Context
I have an UPDATE statement in Postgres which essentially restructures a jsonb column.Here's what it's doing if you're curious:
metadata = (
jsonb_build_object(
'input_file_url', metadata -> 'input_file_url',
'standard_encoding_state', metadata -> 'standard_encoding_state',
'state', metadata -> 'state',
'error', metadata -> 'error',
'io_file_and_run_strategy_response', (
jsonb_build_object(
'input_file_url', metadata -> 'input_file_url',
'output_file_url', metadata -> 'output_file_url',
'download_encode_upload_duration', metadata -> 'download_encode_upload_duration',
'output_video_size', metadata -> 'output_video_size',
'input_video_size', metadata -> 'input_video_size',
'download_source_start_time', metadata -> 'download_source_start_time',
'download_source_end_time', metadata -> 'download_source_end_time',
'encode_local_file_start_time', metadata -> 'encode_local_file_start_time',
'encode_local_file_end_time', metadata -> 'encode_local_file_end_time',
'upload_encoded_start_time', metadata -> 'upload_encoded_start_time',
'upload_encoded_end_time', metadata -> 'upload_encoded_end_time'
)
)
)
)
As you can see it's just changing the structure of the json object.

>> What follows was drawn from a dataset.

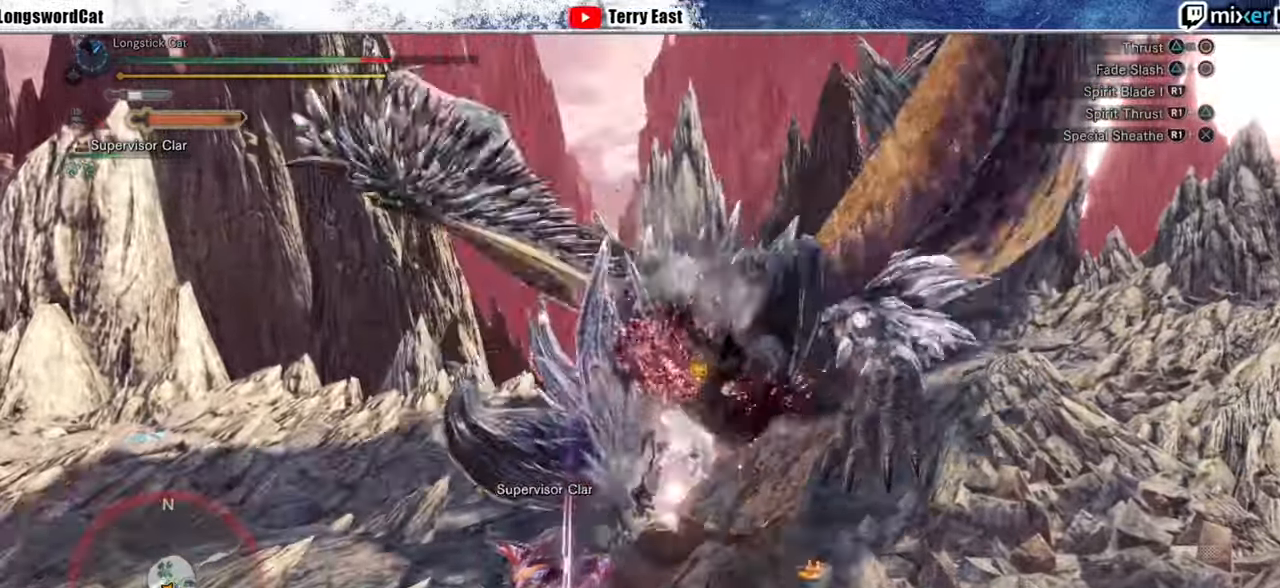
{"buttons": [], "left_stick": "center", "right_stick": "center", "events": [[40, "TRIANGLE", "down"], [260, "TRIANGLE", "up"]]}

This table has tens of millions of records. When I run the query it usually it takes about 20 mins (I've been doing some testing on a local copy of the db).
However, earlier today it took about 2 hours. When I looked in the pg activities view, I saw that it was blocked by an IO DataFileRead event.. and in the activities it also looked like autovaccum was running (but according to pg_blocks nothing was blocked, but my theory is Autovacumm was slowing down disk read).
Actual Question
My theory on why it took so long was because autovaccum ran because so many records got updated.
Could there be any benefits if I introduced a date filter to the update query, and instead of running ONE BIG update, I run many on a loop using the date filter.
Or is it always better to just give PG a big query and let it do the most optimized thing?